News Release

High yield crops a step closer in light of photosynthesis discovery

Peer-Reviewed Publication

University of Edinburgh

<i>Arabidopsis</i> Plant

image: Scientists have transplanted cell components that help algae grow efficiently into Arabidopsis plants like the one shown here, in a step towards developing crops with high yields. view more 

Credit: Dr. Alistair McCormick

Crops with improved yields could more easily become a reality, thanks to a development by scientists.

Researchers studying a biological process that enables tiny green algae to grow efficiently have taken the first steps to recreating the mechanism in a more complex plant. Their findings could lead to the breeding of high yield varieties of common crops such as wheat, rice and barley.

Algae cells are known to have a specialised mechanism that boosts their internal concentration of carbon dioxide during photosynthesis. This process supports other mechanisms that convert this store of carbon into the sugars the cells need to grow.

Many staple crops, and nearly all vegetables, have a less efficient method of photosynthesis.

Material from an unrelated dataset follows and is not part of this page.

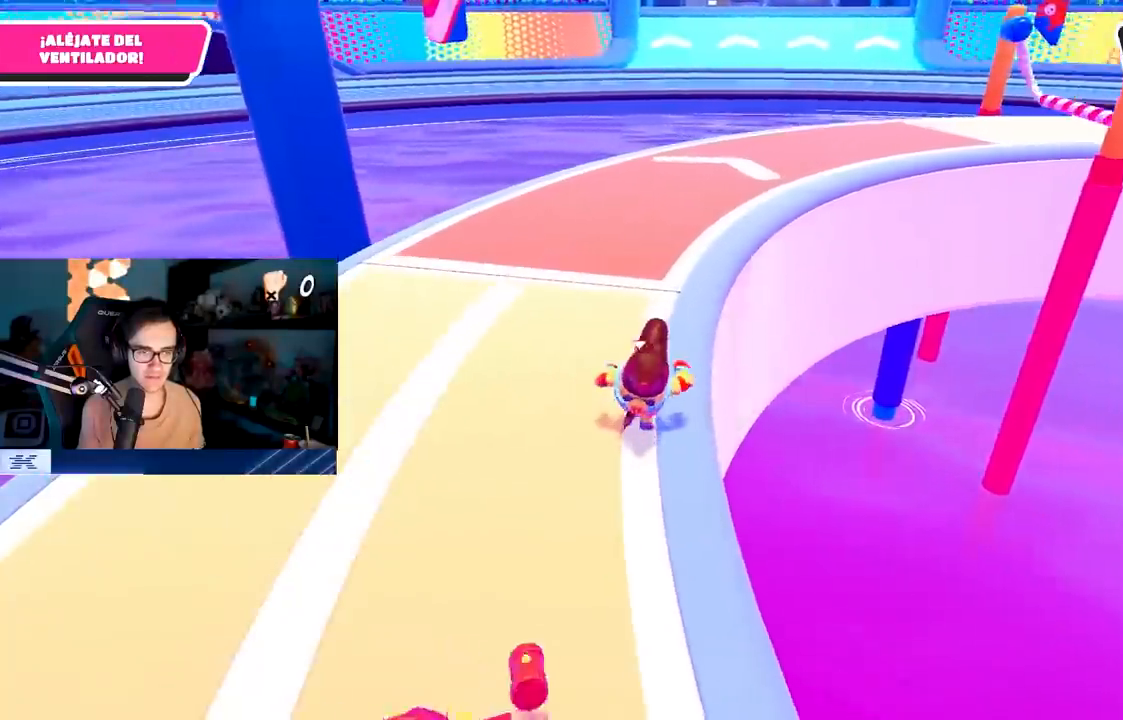
{"buttons": [], "left_stick": "up", "right_stick": "center", "events": [[250, "right_stick", "up-right"], [400, "right_stick", "center"]]}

They cannot actively raise their internal concentrations of CO2 in the same way as algae. If crops could be developed using the concentrating mechanism found in algae, they could have a much higher yield than existing varieties.

Plant experts at the University of Edinburgh studied components in algae that play a role in photosynthesis and found that they could function normally in other types of cells. They then transferred the components to tobacco and cress plants, and found that the parts were able to locate at the correct places in the new cells.

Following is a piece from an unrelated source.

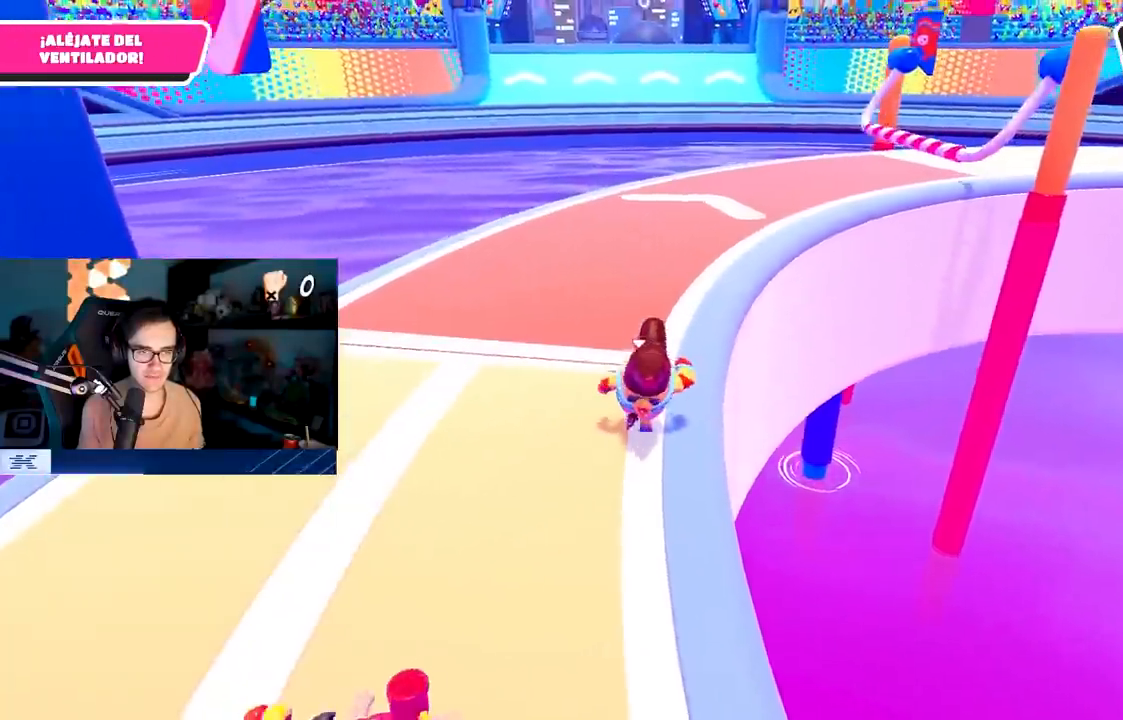
{"buttons": [], "left_stick": "up", "right_stick": "center", "events": []}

Scientists were able to pinpoint the most critical components involved in efficient plant growth, and to gauge what further research might be needed for improved crops.

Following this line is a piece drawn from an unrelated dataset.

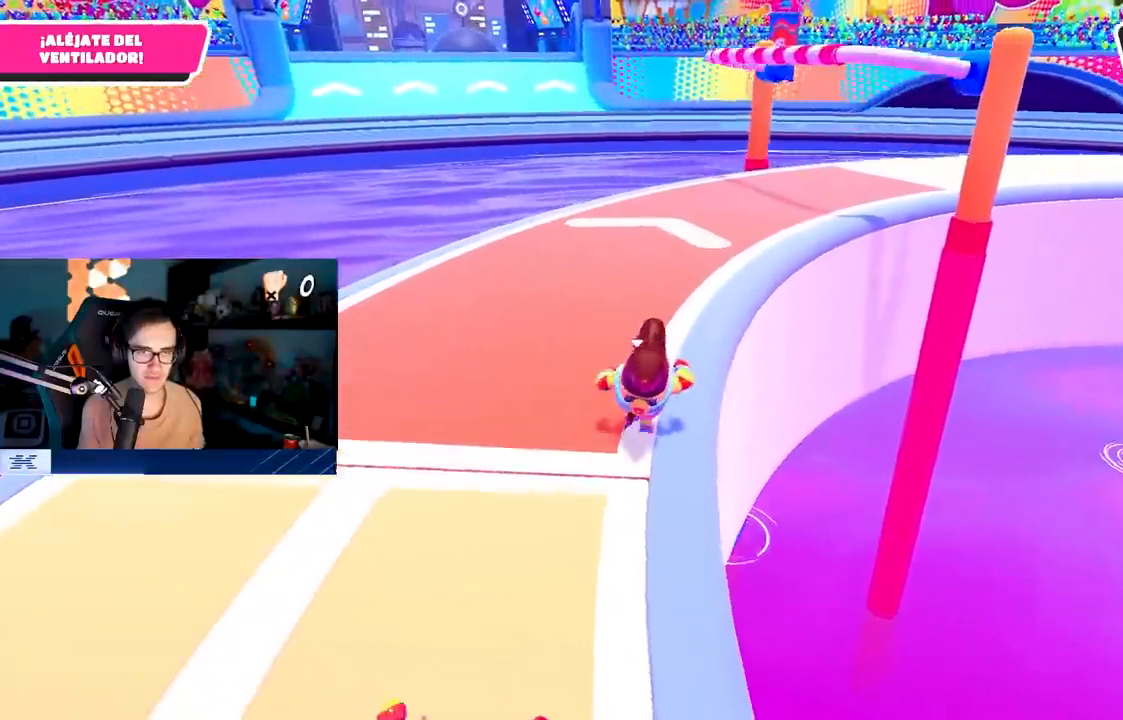
{"buttons": [], "left_stick": "up", "right_stick": "center", "events": [[33, "right_stick", "up-right"], [283, "right_stick", "center"]]}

The study, carried out in collaboration with the University of Cambridge, the John Innes Centre and the Carnegie Institution for Science, was supported by the Biotechnology and Biological Sciences Research Council. It is published in Plant Biotechnology Journal.

Dr Alistair McCormick, of the University of Edinburgh's School of Biological Sciences, who led the research, said: "Simple plants such as algae are very good at fixing carbon from the air, compared with complex plants such as rice and wheat. If we can harness the systems that simple plants use to grow efficiently, we may be able to create highly productive crops."